An image showing he Elephants Foot of the Chernobyl disaster

Source: © Universal History Archive/Universal Images Group/Getty Images

The ‘elephant’s foot’ at Chernobyl nuclear power station. The mass formed during the reactor meltdown as a searingly hot lava of uranium and reactor material burnt its way through several floors into the basement of the power plant

A new class of material has been created in the lab that mimics the radioactive, lava-like waste created during nuclear meltdowns like those of Chernobyl and Fukushima. The simulant materials offer a much safer way of studying radioactive molten waste such as the infamous ‘elephant’s foot’ at Chernobyl as they are only slightly radioactive.

When reactor 4 at the Chernobyl nuclear power plant suffered a catastrophic meltdown on 26 April 1986, the uranium core reached temperatures in excess of 1600˚C. The vessel was so hot that that the zirconium cladding separating the fuel from the coolant fluid began to melt and combine with the uranium, steel, concrete and sand present to form a radioactive, glass-like lava. Over time, the lava melted through the base of the reactor vessel and several floors of the building before eventually coming to rest in the basement where it cooled and solidified.

It wasn’t until December 1986 that members of the clean-up crew discovered an off-shoot of the radioactive mass that has subsequently come to be called the elephant’s foot. Despite being only a small part of the roughly 100 tons of lava created during the meltdown, the elephant’s foot has become symbolic of the horrifying legacy of Chernobyl, largely due to its intense radioactivity. The mass was so radioactive when it first formed that if you had stood beside it, it would have killed you in around 300 seconds.

The elephant’s foot’s radioactivity, and that of other lava-like fuel-containing materials (LFCMs) at Chernobyl, has declined significantly since 1986, but it is still dangerous to approach it. Alongside concerns about groundwater contamination, one area of interest relates to corrosion damage caused by water condensation that has collected inside Chernobyl’s sarcophagus. The water has caused new, uranium-containing phases to build up on the surface of the material and, when the humidity in the sarcophagus drops below 85%, a significant amount of radioactive dust forms. It’s estimated that the LFCMs at Chernobyl are releasing up to 10kg of dust each year.

Studying real LFCMs is very challenging, however. Past research has involved chipping off small quantities of material and handling them using protective equipment, but such studies have been limited by the risks posed by the material.

Now, a team from the University of Sheffield has used depleted uranium to develop low-activity materials that accurately mimic the microstructure and mineralogy of real-LFCMs. To do so, they mixed precise amounts of reagents containing elements known to be present in real LFCMs and heated them under a reducing atmosphere at 1500˚C for four hours, then at 720˚C for a further three days. The result was small-scale batches of materials that exhibit the same uranium, zirconium and trace metal phases as LFCMs recovered from Chernobyl.

The researchers also conducted the first successful synthesis of chernobylite, a high uranium–zircon silicate, via crystallisation from a glass melt. While chernobylite has previously been synthesised using heat treatment of U–Zi–Si–O gels, it’s possible that the new approach is closer to what actually happened at Chernobyl and so may offer clearer insight into phenomena such as the elephant’s foot.

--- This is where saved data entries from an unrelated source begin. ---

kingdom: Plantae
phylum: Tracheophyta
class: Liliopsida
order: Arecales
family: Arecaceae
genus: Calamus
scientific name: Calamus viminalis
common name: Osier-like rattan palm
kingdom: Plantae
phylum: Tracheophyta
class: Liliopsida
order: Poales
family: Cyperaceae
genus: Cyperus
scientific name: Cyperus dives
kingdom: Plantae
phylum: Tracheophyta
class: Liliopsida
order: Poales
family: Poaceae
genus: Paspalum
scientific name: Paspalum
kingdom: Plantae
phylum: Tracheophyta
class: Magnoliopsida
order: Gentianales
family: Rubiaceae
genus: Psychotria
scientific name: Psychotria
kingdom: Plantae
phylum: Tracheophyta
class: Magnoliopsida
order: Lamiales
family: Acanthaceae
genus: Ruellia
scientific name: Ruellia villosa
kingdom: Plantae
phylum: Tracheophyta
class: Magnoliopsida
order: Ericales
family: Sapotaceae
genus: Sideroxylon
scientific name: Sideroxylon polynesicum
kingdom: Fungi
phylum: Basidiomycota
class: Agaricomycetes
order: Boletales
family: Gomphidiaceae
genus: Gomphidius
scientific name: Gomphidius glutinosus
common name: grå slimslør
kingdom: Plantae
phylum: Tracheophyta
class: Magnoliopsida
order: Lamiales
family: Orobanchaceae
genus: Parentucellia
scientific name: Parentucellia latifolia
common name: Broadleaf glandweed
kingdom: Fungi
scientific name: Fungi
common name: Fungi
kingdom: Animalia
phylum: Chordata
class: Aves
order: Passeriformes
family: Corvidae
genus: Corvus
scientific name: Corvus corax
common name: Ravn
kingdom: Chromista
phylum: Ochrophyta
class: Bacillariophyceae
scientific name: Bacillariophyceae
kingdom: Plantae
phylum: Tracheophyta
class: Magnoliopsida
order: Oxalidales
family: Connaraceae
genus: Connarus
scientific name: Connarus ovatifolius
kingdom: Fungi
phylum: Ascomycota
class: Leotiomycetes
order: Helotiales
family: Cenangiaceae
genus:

‘The paper represents a fine investigation of lava-like fuel containing materials, which were formed at some stages of core meltdown at Chernobyl and, presumably, at Fukushima,’ says Andrei Shiryaev, a researcher from the Frumkin Institute of Physical Chemistry and Electrochemistry in Russia, who has previously investigated LFCMs at Chernobyl. ‘It is an in-depth study giving interesting insights into formation of LFCMs. Indeed, some of the findings are really novel and surpass previous experiments.’

The team hopes that their LFCMs mimics can be used to perform analysis that is usually impossible so that we can better understand these materials – information vital for on-going attempts to decontaminate sites like Chernobyl and Fukushima. This work may also mean fewer costly and highly hazardous experiments are needed at large-scale LFCM-testing facilities like Vulcano in France. With a smaller-scale alternative available, it may be possible to reserve these facilities for only the most important research.

However, while these simulant LFCMs appear to be very similar to real materials at Chernobyl, the team has warned that they are not a perfect match. In particular, they noted that their materials were synthesised using zirconium dioxide as a precursor, rather than the zirconium alloy cladding used at nuclear power plants.

‘Of course, studies of simulant materials are important since they are way easier and allow lots of experiments,’ Shiryaev says. ‘However, one should be realistic about the meaning of studies of only the simulants. The difference is similar to that between doing real sport and playing videogames.’